Sevdiği kız olmalıydı. İçeri geçtim ve odanın içinde dolandım. Kıskançlıktan kendimi yiyip bitiriyordum.

En sonunda dayanamadım ve hızlıca aşağı indim. Arka kapıdan dışarı çıktım ve hızlıca yanına gittim. Telefonu kapatmıştı.

"O kimdi?" dedim. Hayatımda ilk kez birine rezil oluyordum, bunu kutlamalıydım. "Yani o derken-" dediğim sırada sözümü kesti.
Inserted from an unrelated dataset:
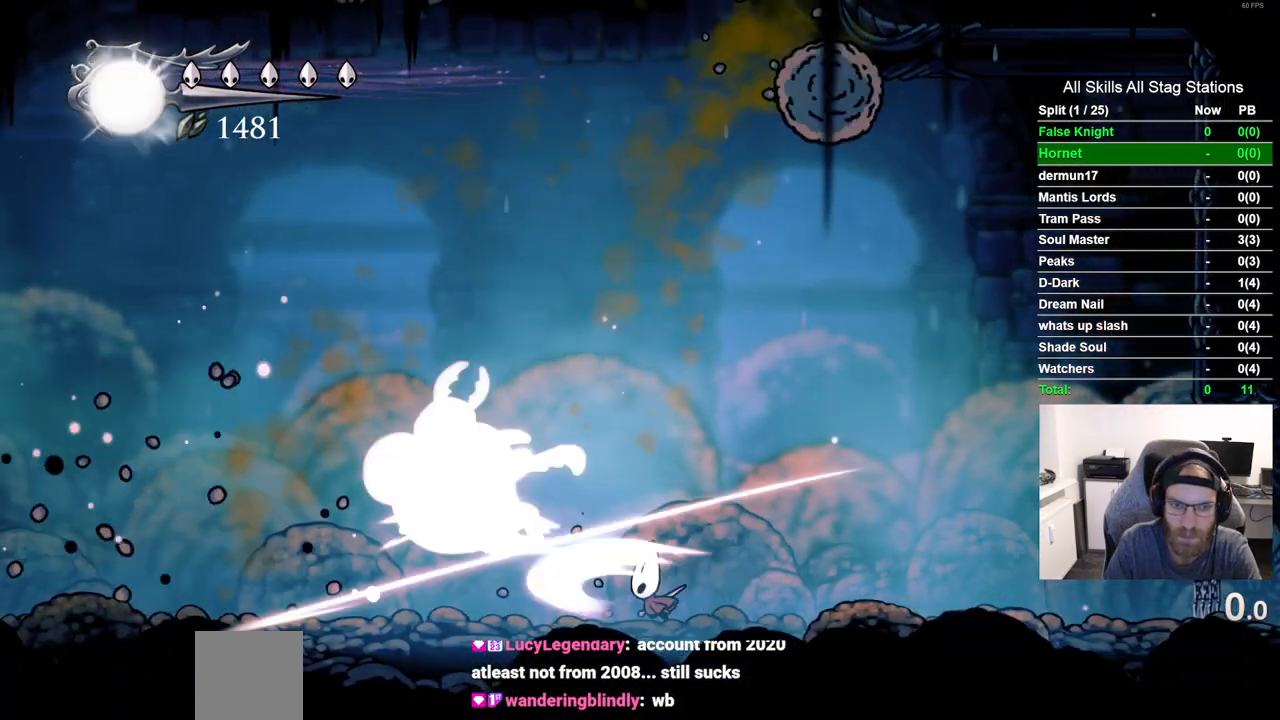
{"dt_ms": 500, "buttons": ["DPAD_LEFT"], "left_stick": "center", "right_stick": "center", "events": [[100, "DPAD_RIGHT", "up"], [200, "DPAD_LEFT", "down"]]}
"Seni ilgilendirmez." dedi. Güldüm. "Sana sofrada bahsettiğim, biri sayesinde dediğim kişi-" diyeceğim sırada yine sözümü kesti.

"Sizi dinlemek istemiyorum, gidin lütfen Alara Hanım." dedi. Kaşımı çattım ve bir adımla ona yaklaştım. "Bana emir veremezsin." dedim, net bir sesle. Alaylı bir şekilde tebessüm etti.

"Doğru, sizin çalışanınızdan ötesi değilim." dedi. Yanlış anlaşılmada zirve yapmıştım.

"Öyle demek istemediğimi sende biliyorsun Aral." dedim. "Ne demek istediğinizi anlıyorum Alara Hanım. Şimdi beni yalnız bırakın lütfen. Sizi dinlemek istemiyorum."

Geri çekilmedim. "Dinlemek zorundasın." dediğimde güldü. "Değilim."

"Bahsettiğim kişi-"

Babamın sesiyle durmak zorunda kaldım. Kahretsin, yine söyleyememiştim. "Aral bakar mısın aslanım."

Babamı görünce başını salladı ve hızlıca yanına gitti. Yine söyleyememiştim. Masanın üstündeki sürahiden bardağa su doldurdum ve içtim.

Hayatım ne zaman istediğim gibi gidecekti, merak ediyordum.

"Kahretsin!"

Elimdeki bardak patlamıştı ve elim kesik içindeydi. Kanı gördüğümde kendimden geçmek üzereydim.

"Alara!"

Son hatırladığım Aral'ın ismimi seslenişiydi, gerisi ise koca bir karanlık.